Jonathan H. Hayes, who directed Health and Human Services' Office of Refugee
Resettlement from February 2019 to March 2020, said the Biden administration
needed to listen to estimates on capacity needs before undoing Trump's policies.
Projections of arrivals threatened to strain the system and should have
prompted officials to hit pause, considering the time it takes to get licensed
shelters up and running, Hayes said.
It took longer than usual after protests in 2018 and 2019 turned the public
against Health and Human Services, Hayes said, referring to demonstrations
outside facilities that housed migrant children separated from their parents
under Trump's "zero tolerance" policy.
Opening shelters for unaccompanied minors normally took four to six months
as the government acquired state licenses and local permits. But in 2019, it
was taking anywhere from nine to 12 months because of community pushback.
"We had Democrats, state and local officials who didn't want to cooperate
because in their minds they had bought into this idea that kids were in cages
in HHS," Hayes said.
Recent federal court filings show the problems that Health and Human
Services faces as the number of children rises.
The challenge "will likely increase in severity in the coming weeks and
months," Cindy Huang, director of HHS' Office of Refugee Resettlement, wrote
last week. She said the agency is prioritizing moving children out of border
authorities' custody, relying on the growing network of large emergency venues
run by private contractors.
Setting up the sites has cut in half the number of unaccompanied minors in
U.S. Customs and Border Protection custody to 2,500, down from 5,000 in late
March. But the transfers are severely straining Health and Human Services
resources.
The first week of April, 5,000 children were transferred to HHS sites or
shelters, but only about 2,000 were released to relatives, according to
government figures. This was after already reducing the average length of stay
in HHS custody from 51 days in October to 35 in March and instituting measures
to speed up releases, such as flying children to their families.

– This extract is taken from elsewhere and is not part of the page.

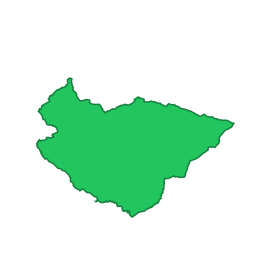 Hankha, Chai Nat, Thailand, rotated 139°
{"feature_id": "78962969B11374583847622", "entity_name": "Hankha", "entity_type": "district", "adm_level": 2, "iso_a3": "THA", "parent_name": "Thailand", "parent_adm1": "Chai Nat", "projection": "natural_earth1", "projection_center": [99.977, 15.032], "detail": "fine", "context": "isolated", "style": "filled", "palette": "green", "viewbox_px": 256, "rotation_deg": 139, "n_neighbors": 0, "source": "geoboundaries", "source_scale": "gbopen_adm2", "svg_char_len": 5844}
<svg xmlns="http://www.w3.org/2000/svg" viewBox="0 0 256 256"><g transform="rotate(139 128 128)"><path d="M208.3,174.8L208.4,172.9L209.0,172.9L208.8,170.9L208.8,169.7L209.2,168.6L209.2,167.3L209.7,167.3L209.7,165.6L210.4,165.6L210.4,162.9L210.9,162.9L211.0,159.0L209.8,158.6L209.6,158.3L209.4,156.3L209.6,155.7L209.6,154.4L209.2,153.6L209.0,152.7L208.3,152.0L208.4,151.2L207.5,149.8L207.6,147.5L207.2,143.5L206.7,142.5L205.5,141.5L205.2,140.9L205.2,140.2L205.5,139.7L205.4,138.8L205.1,138.4L204.3,138.0L203.8,136.5L203.7,133.0L203.4,131.6L203.7,130.0L204.2,129.5L203.7,128.0L205.0,127.2L206.3,125.7L206.4,124.8L205.6,123.0L206.0,121.4L207.1,120.6L206.9,119.1L207.2,117.7L206.5,116.0L206.4,115.0L205.5,114.0L205.5,112.2L204.4,111.9L202.9,112.1L201.9,111.4L201.7,109.4L201.7,107.3L201.1,106.4L200.9,105.5L199.9,105.0L199.4,104.5L199.4,103.8L199.0,103.4L199.1,102.8L199.0,101.9L198.8,101.5L198.7,99.6L198.2,99.1L198.2,98.1L197.7,97.6L197.0,96.3L196.9,95.6L197.6,95.1L198.0,94.5L198.0,93.2L198.3,93.1L199.4,93.6L200.4,93.3L200.6,93.6L200.6,93.3L200.4,93.2L199.3,93.6L198.7,93.3L197.2,89.5L195.9,88.1L194.0,87.3L193.7,86.9L192.4,87.1L192.5,86.5L192.4,86.1L191.7,85.8L191.6,85.3L191.3,85.1L189.5,85.1L189.2,85.3L189.0,84.6L189.4,84.2L189.1,83.2L188.6,83.0L188.3,82.2L187.4,82.3L187.0,82.1L187.0,81.3L187.5,80.8L187.6,80.4L186.7,79.4L185.9,79.2L185.7,79.0L185.9,78.5L186.7,77.5L187.3,75.7L186.6,75.2L184.5,73.3L184.4,72.3L184.8,71.4L185.2,71.2L185.3,70.5L185.8,70.3L185.9,69.0L186.2,68.5L185.9,68.2L185.6,68.2L185.3,67.4L184.8,67.2L184.4,67.4L183.8,67.1L183.6,66.0L182.8,65.8L182.3,65.5L183.3,65.2L184.0,64.5L183.3,63.5L182.3,63.4L181.9,63.8L181.7,63.6L182.1,63.2L183.0,63.0L183.1,62.0L183.6,61.4L183.7,59.7L183.4,59.4L183.4,58.8L183.0,57.9L175.4,57.4L174.5,57.0L169.8,54.4L167.5,54.6L165.7,53.8L164.4,53.5L164.2,53.7L163.2,53.4L163.1,53.6L162.7,52.8L162.3,52.6L160.7,52.8L158.6,52.7L158.1,52.9L156.8,52.3L156.1,52.8L155.2,52.0L153.9,51.8L153.6,52.5L153.0,52.4L151.6,53.3L151.3,53.1L150.8,53.5L150.2,53.4L149.4,53.1L148.4,54.4L147.2,55.2L146.8,55.1L145.9,56.5L145.5,56.6L144.8,56.2L144.1,56.3L143.6,56.7L142.4,58.6L141.8,58.3L140.7,58.5L139.8,60.2L137.7,61.7L135.3,64.3L133.6,65.8L132.7,64.9L132.2,64.8L131.1,63.7L127.8,62.5L125.3,62.1L124.8,61.2L124.8,60.2L124.2,60.1L123.0,59.3L121.8,57.3L120.9,56.3L118.6,54.8L118.2,54.1L117.3,54.0L115.4,55.0L115.0,55.6L113.3,56.7L112.0,57.1L111.1,57.8L109.7,58.4L108.3,60.1L107.6,59.9L105.7,60.6L104.7,61.4L103.5,61.9L102.8,62.6L99.3,61.0L95.5,59.8L94.6,59.9L92.9,59.6L88.3,59.7L85.4,59.1L83.3,59.1L82.1,58.9L80.4,60.3L80.0,60.4L79.0,60.3L77.7,59.5L77.5,58.6L76.9,58.6L76.5,58.3L75.2,56.3L74.9,56.5L72.2,56.8L71.3,57.1L70.8,56.8L69.4,57.0L68.3,57.8L67.9,57.9L67.0,58.7L66.7,59.3L66.7,60.3L65.8,60.5L65.2,61.2L64.5,61.0L62.9,61.8L61.4,61.6L59.2,62.1L58.0,62.1L56.7,62.7L54.4,62.0L53.2,61.4L52.5,61.6L50.4,60.9L48.9,60.8L45.0,62.2L46.4,63.7L47.8,67.9L48.8,69.5L51.0,71.2L54.2,74.9L54.8,76.4L55.8,77.9L56.7,78.7L57.0,80.9L58.9,82.5L61.0,85.1L61.2,85.8L61.1,87.4L61.3,88.1L63.3,88.9L65.3,89.0L66.2,89.7L66.6,91.4L67.9,94.3L68.2,95.9L68.8,97.1L69.7,99.8L70.6,100.9L71.7,103.1L72.3,103.7L72.9,105.2L74.4,106.7L75.1,107.8L76.3,111.8L77.2,112.8L77.5,114.3L78.0,115.5L80.1,116.9L81.1,119.4L82.4,119.6L84.9,119.2L85.5,119.5L86.2,120.8L86.5,122.3L87.2,123.2L87.5,125.7L88.6,126.2L89.2,127.1L89.3,128.0L90.3,128.9L90.4,130.0L92.0,131.3L92.5,132.6L92.9,133.1L96.3,134.6L97.0,135.7L98.5,136.7L98.5,137.0L98.3,137.7L97.2,138.8L97.1,139.5L99.4,142.8L99.7,144.1L100.4,144.1L100.4,144.9L102.9,145.0L104.4,145.4L104.4,144.1L105.0,143.9L109.4,143.9L110.6,144.5L112.2,144.6L113.0,145.2L113.3,145.9L113.8,146.2L114.4,147.4L115.4,148.3L117.4,148.7L118.9,150.0L119.9,150.0L120.9,150.5L121.2,150.3L122.3,150.8L124.4,151.0L125.1,150.7L126.4,151.6L126.8,152.3L128.3,152.9L129.8,153.1L130.5,153.0L131.2,153.4L131.9,154.1L132.4,154.0L133.3,154.4L134.3,154.4L135.5,154.7L135.1,155.9L135.5,157.0L135.6,157.8L135.0,158.4L134.6,159.3L134.9,159.7L134.6,160.2L134.7,160.9L134.2,162.0L134.3,162.8L134.1,164.2L134.3,164.9L136.9,166.9L137.8,168.0L138.7,168.4L139.5,169.9L140.6,172.3L139.3,173.3L138.7,174.1L140.4,176.4L141.4,177.2L143.6,178.0L146.3,179.7L146.4,180.4L146.2,183.7L145.3,186.8L144.6,187.2L144.6,187.8L144.2,188.3L144.2,189.0L144.5,189.7L144.5,191.6L144.8,192.3L144.7,192.8L144.3,193.2L144.2,193.6L143.6,193.7L142.9,194.4L142.2,196.9L141.6,197.6L141.1,199.3L140.5,199.4L140.5,199.9L140.1,200.2L139.9,200.8L138.6,201.3L138.1,202.1L138.8,203.3L139.7,204.2L140.6,204.0L142.1,204.1L143.2,202.7L144.0,201.1L144.6,200.8L146.3,201.1L146.5,200.5L147.0,200.4L148.4,200.5L150.2,201.1L151.3,201.3L151.5,202.0L152.2,201.9L153.6,202.1L154.2,202.3L155.6,202.4L155.7,203.0L156.6,203.0L157.3,203.4L159.5,202.9L160.6,203.1L162.2,202.8L162.4,202.6L162.5,202.2L163.3,202.3L163.9,202.8L164.6,202.7L164.6,203.1L166.2,203.4L166.6,203.2L166.8,202.8L167.4,202.5L169.1,202.0L169.4,199.5L178.2,201.3L178.1,200.9L179.2,200.6L180.4,199.9L181.9,199.4L182.0,199.4L182.2,200.4L182.9,200.3L183.7,199.8L183.7,199.2L184.7,199.2L184.5,197.2L184.5,195.8L185.0,192.6L186.1,191.4L186.4,190.0L185.4,189.0L186.6,184.8L186.8,183.5L185.4,181.8L185.2,181.9L184.7,181.5L184.4,181.1L184.4,180.8L183.2,179.5L183.4,179.1L183.1,179.1L182.8,178.6L182.8,178.1L182.3,177.8L182.4,177.6L182.1,177.2L182.3,177.0L182.0,176.1L182.0,175.1L181.8,175.0L182.1,174.6L182.2,174.0L182.5,173.7L182.8,172.5L183.3,171.4L183.9,171.1L188.4,172.4L189.1,172.9L189.8,172.3L189.8,171.2L190.3,171.4L190.3,170.1L190.8,170.4L191.6,170.5L191.9,170.7L192.9,170.9L193.2,171.3L193.2,171.7L193.9,172.8L195.5,174.2L195.9,174.1L196.0,173.7L196.8,173.0L197.4,173.4L199.3,173.5L200.5,174.9L201.7,175.2L202.4,176.2L202.6,177.3L203.4,177.2L203.8,176.9L203.9,176.5L204.1,176.3L205.1,176.8L206.5,176.2L206.7,176.3L206.9,175.9L207.2,175.8L207.2,174.9L208.3,174.8Z" fill="#22c55e" stroke="#15803d" stroke-width="1.5"/></g></svg>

HHS spokesman Mark Weber said the Biden administration has taken "aggressive
actions" to expedite transfers out of Border Patrol facilities and shorten
stays at the large emergency sites.
"They're just not able to keep pace with the need," said Wendy Young,
president of Kids in Need of Defense, which provides legal services to
immigrant children. "We are not thrilled by the fact they're using these mega
ad hoc emergency facilities, but I will say better to have kids there than a
Border Patrol situation, or in Mexico."
Eleven emergency sites have opened since mid-March. At two recently visited
by attorneys, children said they had not met with case managers tasked with
reuniting them with family.
Attorneys have long pressed for expanding HHS' capacity to vet sponsors and
prepare children to be released promptly -- not continually add more bed space
to keep them detained, said Peter Schey, president and executive director of
the Center for Human Rights and Constitutional Law.
"Had they done that, this entire crisis could have easily been avoided," he
said. "The solution was to pour a lot more money into case managers."